## What the exercise asks
Every line of the data that contains the string "writeReg" must be copied.

## Input data
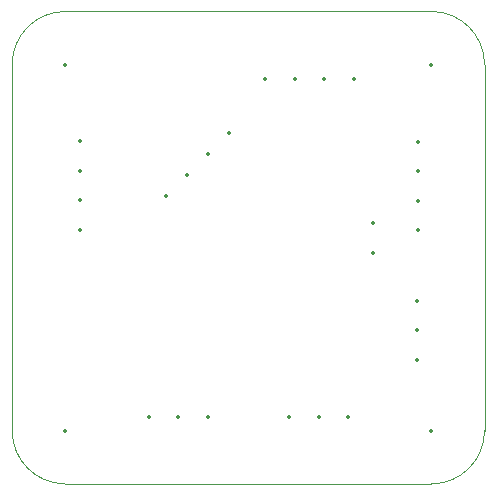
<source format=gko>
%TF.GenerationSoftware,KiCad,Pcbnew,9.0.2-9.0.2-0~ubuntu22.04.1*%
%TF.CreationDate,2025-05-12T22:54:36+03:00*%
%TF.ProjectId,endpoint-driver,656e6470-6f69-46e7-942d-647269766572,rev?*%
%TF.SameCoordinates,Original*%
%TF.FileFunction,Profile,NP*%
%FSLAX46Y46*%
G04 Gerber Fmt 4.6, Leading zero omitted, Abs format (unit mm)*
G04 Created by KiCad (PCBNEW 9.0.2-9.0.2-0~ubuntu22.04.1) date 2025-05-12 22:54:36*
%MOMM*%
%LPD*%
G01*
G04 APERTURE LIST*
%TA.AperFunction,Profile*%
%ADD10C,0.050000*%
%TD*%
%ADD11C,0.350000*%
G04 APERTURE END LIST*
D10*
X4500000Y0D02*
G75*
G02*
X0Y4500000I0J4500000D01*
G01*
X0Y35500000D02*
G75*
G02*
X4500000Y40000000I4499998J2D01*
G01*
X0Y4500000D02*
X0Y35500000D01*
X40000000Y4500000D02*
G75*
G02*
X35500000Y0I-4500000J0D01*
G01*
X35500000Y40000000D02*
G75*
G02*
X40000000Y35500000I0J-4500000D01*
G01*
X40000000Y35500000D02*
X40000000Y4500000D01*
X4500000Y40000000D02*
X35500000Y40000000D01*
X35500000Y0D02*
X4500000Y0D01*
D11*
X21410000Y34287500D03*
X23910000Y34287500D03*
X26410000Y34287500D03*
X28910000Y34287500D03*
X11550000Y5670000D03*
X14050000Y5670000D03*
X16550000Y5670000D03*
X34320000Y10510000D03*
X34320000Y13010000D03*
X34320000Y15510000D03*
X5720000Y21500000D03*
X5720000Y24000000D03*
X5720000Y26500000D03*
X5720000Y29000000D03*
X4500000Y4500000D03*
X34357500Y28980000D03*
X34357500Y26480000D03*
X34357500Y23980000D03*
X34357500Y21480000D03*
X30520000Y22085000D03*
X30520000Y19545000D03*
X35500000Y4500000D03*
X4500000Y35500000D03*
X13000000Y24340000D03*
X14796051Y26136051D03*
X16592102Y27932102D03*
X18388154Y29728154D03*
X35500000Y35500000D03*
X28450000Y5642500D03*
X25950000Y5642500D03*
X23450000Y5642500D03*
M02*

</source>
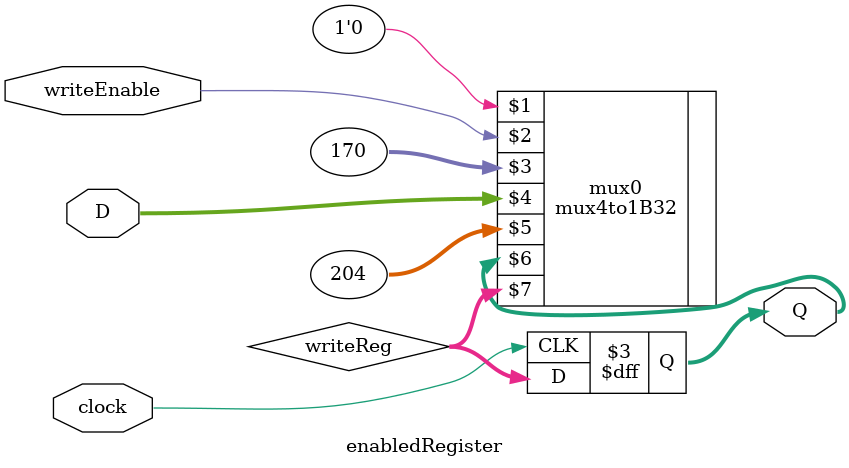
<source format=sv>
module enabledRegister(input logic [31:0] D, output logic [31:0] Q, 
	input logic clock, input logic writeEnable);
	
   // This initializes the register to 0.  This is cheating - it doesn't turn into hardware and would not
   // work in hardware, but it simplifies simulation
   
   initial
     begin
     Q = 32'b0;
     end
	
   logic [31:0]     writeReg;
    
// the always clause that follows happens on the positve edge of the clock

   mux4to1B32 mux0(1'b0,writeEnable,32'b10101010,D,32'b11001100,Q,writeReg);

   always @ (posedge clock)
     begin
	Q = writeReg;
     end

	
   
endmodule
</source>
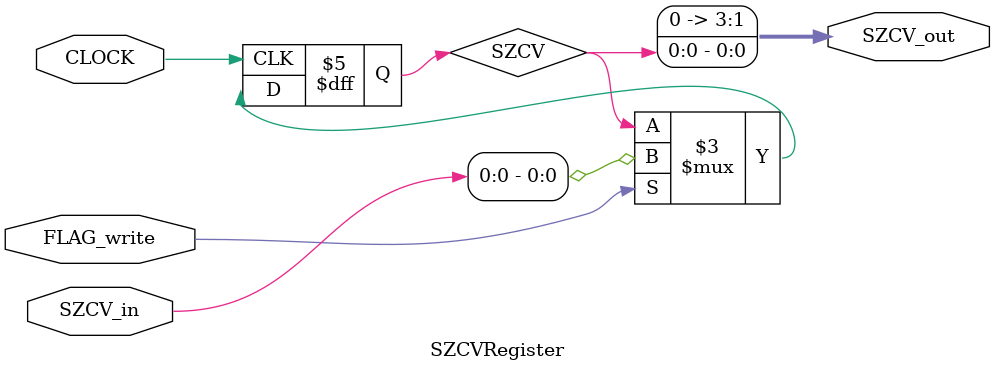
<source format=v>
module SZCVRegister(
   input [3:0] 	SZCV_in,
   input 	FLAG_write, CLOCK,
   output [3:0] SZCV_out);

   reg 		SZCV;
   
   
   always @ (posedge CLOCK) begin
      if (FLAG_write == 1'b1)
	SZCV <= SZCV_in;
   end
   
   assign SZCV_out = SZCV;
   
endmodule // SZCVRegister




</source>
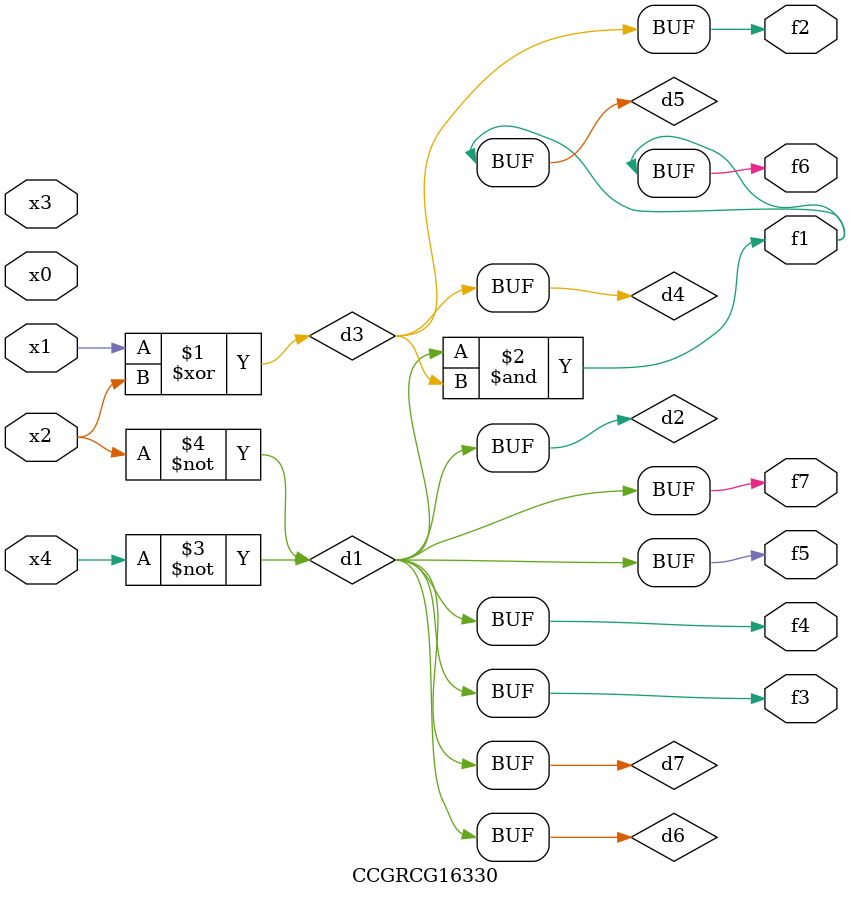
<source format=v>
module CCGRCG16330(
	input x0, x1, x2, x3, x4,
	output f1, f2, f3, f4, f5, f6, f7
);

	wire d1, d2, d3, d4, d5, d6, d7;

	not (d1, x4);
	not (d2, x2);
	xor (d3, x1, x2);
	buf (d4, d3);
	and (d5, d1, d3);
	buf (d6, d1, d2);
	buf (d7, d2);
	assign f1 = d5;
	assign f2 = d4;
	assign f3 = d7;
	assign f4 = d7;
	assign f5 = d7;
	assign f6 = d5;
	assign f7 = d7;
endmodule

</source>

## Task answer
   logic [31:0]     writeReg;
   mux4to1B32 mux0(1'b0,writeEnable,32'b10101010,D,32'b11001100,Q,writeReg);
	Q = writeReg;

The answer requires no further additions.